We have reserved various number of RUs per second for our various collections. I'm trying to optimize this to save money. For each response from Cosmos, we're logging the request charge property to Application Insights. I have one analytics query that returns the average number of request units per second and one that returns the maximum.
let start = datetime(2019-01-24 11:00:00);
let end = datetime(2019-01-24 21:00:00);
customMetrics
| where name == 'RequestCharge' and start < timestamp and timestamp < end
| project timestamp, value, Database=tostring(customDimensions['Database']), Collection=tostring(customDimensions['Collection'])
| make-series sum(value) default=0 on timestamp in range(start, end, 1s) by Database, Collection
| mvexpand sum_value to typeof(double), timestamp limit 36000
| summarize avg(sum_value) by Database, Collection
| order by Database asc, Collection asc
let start = datetime(2019-01-24 11:00:00);
let end = datetime(2019-01-24 21:00:00);
customMetrics
| where name == 'RequestCharge' and start <= timestamp and timestamp <= end
| project timestamp, value, Database=tostring(customDimensions['Database']), Collection=tostring(customDimensions['Collection'])
| summarize sum(value) by Database, Collection, bin(timestamp, 1s)

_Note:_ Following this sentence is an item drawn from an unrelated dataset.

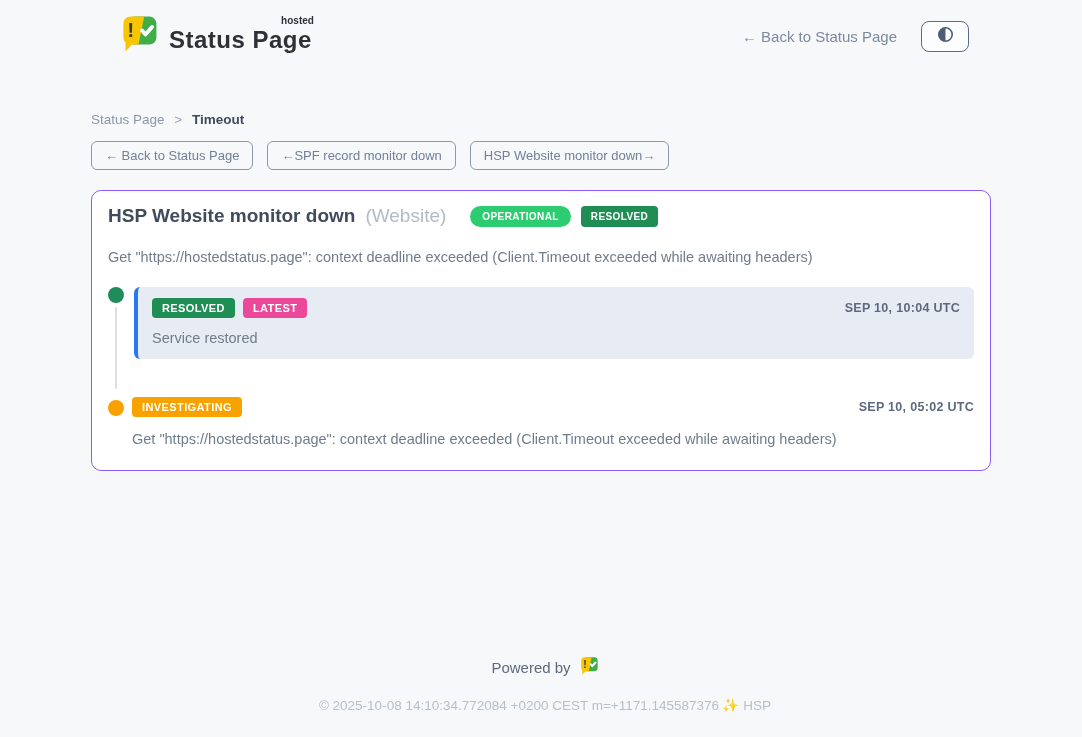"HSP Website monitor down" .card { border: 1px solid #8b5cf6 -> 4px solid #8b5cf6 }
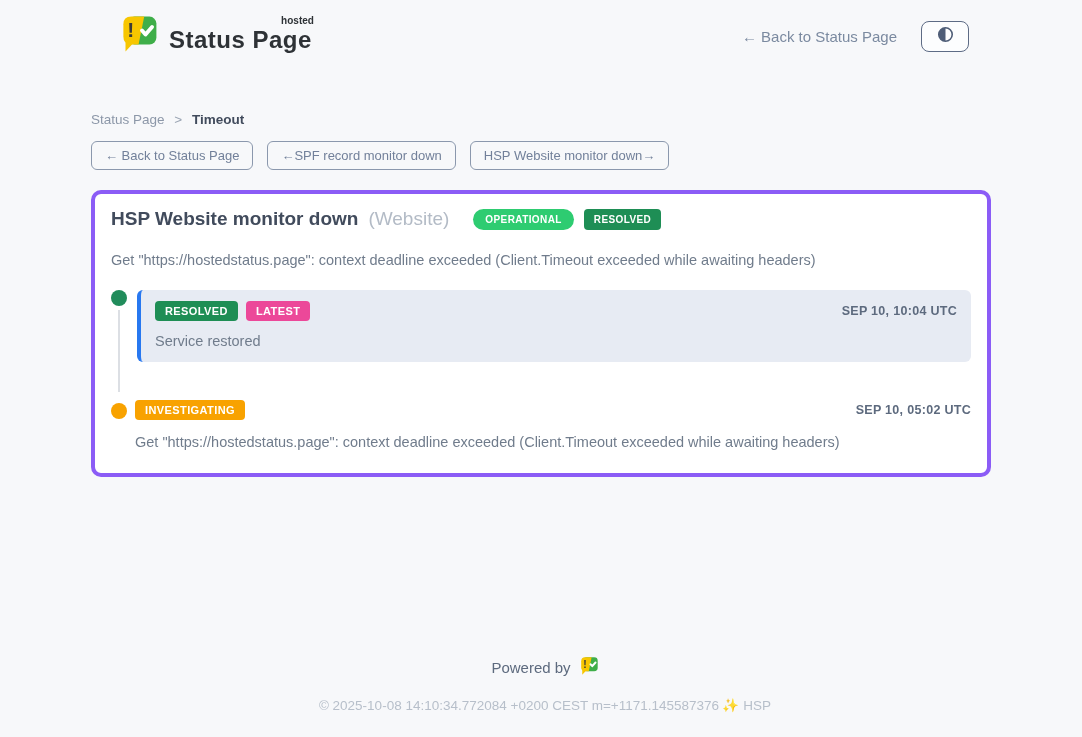"INVESTIGATING" .t-row + .t-row { margin-top: 38px -> 29px }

| summarize arg_max(sum_value, *) by Database, Collection
| order by Database asc, Collection asc
The averages are fairly low but the maxima can be unbelievably high in some cases. An extreme example is a collection with a reservation of 1,000, an average used of 15,59 and a maximum used of 63,341 RUs/s.
My question is: How can this be? Are my queries wrong? Is throttling not working? Or does throttling only work on a longer period of time than a single second? I have checked for request throttling on the Azure Cosmos DB overview dashboard (response code 429), and there was none.